Collection entries:

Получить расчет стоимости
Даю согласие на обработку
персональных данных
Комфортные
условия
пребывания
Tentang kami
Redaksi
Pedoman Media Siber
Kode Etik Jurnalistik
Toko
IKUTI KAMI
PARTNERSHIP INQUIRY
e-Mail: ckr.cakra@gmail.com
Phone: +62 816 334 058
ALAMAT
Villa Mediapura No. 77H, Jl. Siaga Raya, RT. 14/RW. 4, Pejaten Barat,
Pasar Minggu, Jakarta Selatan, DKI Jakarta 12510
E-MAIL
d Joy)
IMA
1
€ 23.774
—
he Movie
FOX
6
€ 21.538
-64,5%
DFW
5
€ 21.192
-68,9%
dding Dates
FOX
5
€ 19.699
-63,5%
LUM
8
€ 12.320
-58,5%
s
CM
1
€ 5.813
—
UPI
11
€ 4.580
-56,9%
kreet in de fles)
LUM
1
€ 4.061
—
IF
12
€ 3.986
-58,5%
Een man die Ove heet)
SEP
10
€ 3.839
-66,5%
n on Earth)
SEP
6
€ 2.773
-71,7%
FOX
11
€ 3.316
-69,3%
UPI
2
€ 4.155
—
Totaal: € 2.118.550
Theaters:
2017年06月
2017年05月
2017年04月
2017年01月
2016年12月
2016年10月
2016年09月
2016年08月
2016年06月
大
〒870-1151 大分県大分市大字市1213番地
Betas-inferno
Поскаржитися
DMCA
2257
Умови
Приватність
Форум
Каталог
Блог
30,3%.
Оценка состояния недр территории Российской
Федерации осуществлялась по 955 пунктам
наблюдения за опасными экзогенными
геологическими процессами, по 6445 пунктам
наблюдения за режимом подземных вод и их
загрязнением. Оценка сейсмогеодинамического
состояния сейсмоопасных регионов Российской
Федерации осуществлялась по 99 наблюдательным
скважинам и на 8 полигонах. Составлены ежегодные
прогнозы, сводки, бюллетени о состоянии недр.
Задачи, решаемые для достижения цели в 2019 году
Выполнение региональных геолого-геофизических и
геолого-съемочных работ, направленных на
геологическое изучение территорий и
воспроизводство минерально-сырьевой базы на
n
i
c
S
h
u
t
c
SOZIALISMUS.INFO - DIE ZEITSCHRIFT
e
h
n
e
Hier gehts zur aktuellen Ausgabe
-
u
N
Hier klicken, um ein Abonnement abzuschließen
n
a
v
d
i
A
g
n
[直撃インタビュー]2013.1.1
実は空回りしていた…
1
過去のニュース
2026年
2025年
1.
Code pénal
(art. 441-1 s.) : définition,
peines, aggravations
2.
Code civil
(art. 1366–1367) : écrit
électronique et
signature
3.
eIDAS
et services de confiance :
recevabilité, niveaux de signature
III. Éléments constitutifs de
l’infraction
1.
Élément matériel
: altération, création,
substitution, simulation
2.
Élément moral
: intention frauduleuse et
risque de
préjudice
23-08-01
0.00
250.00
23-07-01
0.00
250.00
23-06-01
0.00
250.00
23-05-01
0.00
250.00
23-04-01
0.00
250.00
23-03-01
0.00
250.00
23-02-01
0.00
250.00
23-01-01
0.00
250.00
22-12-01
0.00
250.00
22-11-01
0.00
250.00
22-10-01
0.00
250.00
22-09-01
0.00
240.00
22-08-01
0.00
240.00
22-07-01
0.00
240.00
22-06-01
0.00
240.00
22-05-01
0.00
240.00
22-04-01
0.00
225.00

Work instructions: When you output the entries, keep every word exactly as it stands.

Result:
Получить расчет стоимости
Даю согласие на обработку
персональных данных
Комфортные
условия
пребывания
Tentang kami
Redaksi
Pedoman Media Siber
Kode Etik Jurnalistik
Toko
IKUTI KAMI
PARTNERSHIP INQUIRY
e-Mail: ckr.cakra@gmail.com
Phone: +62 816 334 058
ALAMAT
Villa Mediapura No. 77H, Jl. Siaga Raya, RT. 14/RW. 4, Pejaten Barat,
Pasar Minggu, Jakarta Selatan, DKI Jakarta 12510
E-MAIL
d Joy)
IMA
1
€ 23.774
—
he Movie
FOX
6
€ 21.538
-64,5%
DFW
5
€ 21.192
-68,9%
dding Dates
FOX
5
€ 19.699
-63,5%
LUM
8
€ 12.320
-58,5%
s
CM
1
€ 5.813
—
UPI
11
€ 4.580
-56,9%
kreet in de fles)
LUM
1
€ 4.061
—
IF
12
€ 3.986
-58,5%
Een man die Ove heet)
SEP
10
€ 3.839
-66,5%
n on Earth)
SEP
6
€ 2.773
-71,7%
FOX
11
€ 3.316
-69,3%
UPI
2
€ 4.155
—
Totaal: € 2.118.550
Theaters:
2017年06月
2017年05月
2017年04月
2017年01月
2016年12月
2016年10月
2016年09月
2016年08月
2016年06月
大
〒870-1151 大分県大分市大字市1213番地
Betas-inferno
Поскаржитися
DMCA
2257
Умови
Приватність
Форум
Каталог
Блог
30,3%.
Оценка состояния недр территории Российской
Федерации осуществлялась по 955 пунктам
наблюдения за опасными экзогенными
геологическими процессами, по 6445 пунктам
наблюдения за режимом подземных вод и их
загрязнением. Оценка сейсмогеодинамического
состояния сейсмоопасных регионов Российской
Федерации осуществлялась по 99 наблюдательным
скважинам и на 8 полигонах. Составлены ежегодные
прогнозы, сводки, бюллетени о состоянии недр.
Задачи, решаемые для достижения цели в 2019 году
Выполнение региональных геолого-геофизических и
геолого-съемочных работ, направленных на
геологическое изучение территорий и
воспроизводство минерально-сырьевой базы на
n
i
c
S
h
u
t
c
SOZIALISMUS.INFO - DIE ZEITSCHRIFT
e
h
n
e
Hier gehts zur aktuellen Ausgabe
-
u
N
Hier klicken, um ein Abonnement abzuschließen
n
a
v
d
i
A
g
n
[直撃インタビュー]2013.1.1
実は空回りしていた…
1
過去のニュース
2026年
2025年
1.
Code pénal
(art. 441-1 s.) : définition,
peines, aggravations
2.
Code civil
(art. 1366–1367) : écrit
électronique et
signature
3.
eIDAS
et services de confiance :
recevabilité, niveaux de signature
III. Éléments constitutifs de
l’infraction
1.
Élément matériel
: altération, création,
substitution, simulation
2.
Élément moral
: intention frauduleuse et
risque de
préjudice
23-08-01
0.00
250.00
23-07-01
0.00
250.00
23-06-01
0.00
250.00
23-05-01
0.00
250.00
23-04-01
0.00
250.00
23-03-01
0.00
250.00
23-02-01
0.00
250.00
23-01-01
0.00
250.00
22-12-01
0.00
250.00
22-11-01
0.00
250.00
22-10-01
0.00
250.00
22-09-01
0.00
240.00
22-08-01
0.00
240.00
22-07-01
0.00
240.00
22-06-01
0.00
240.00
22-05-01
0.00
240.00
22-04-01
0.00
225.00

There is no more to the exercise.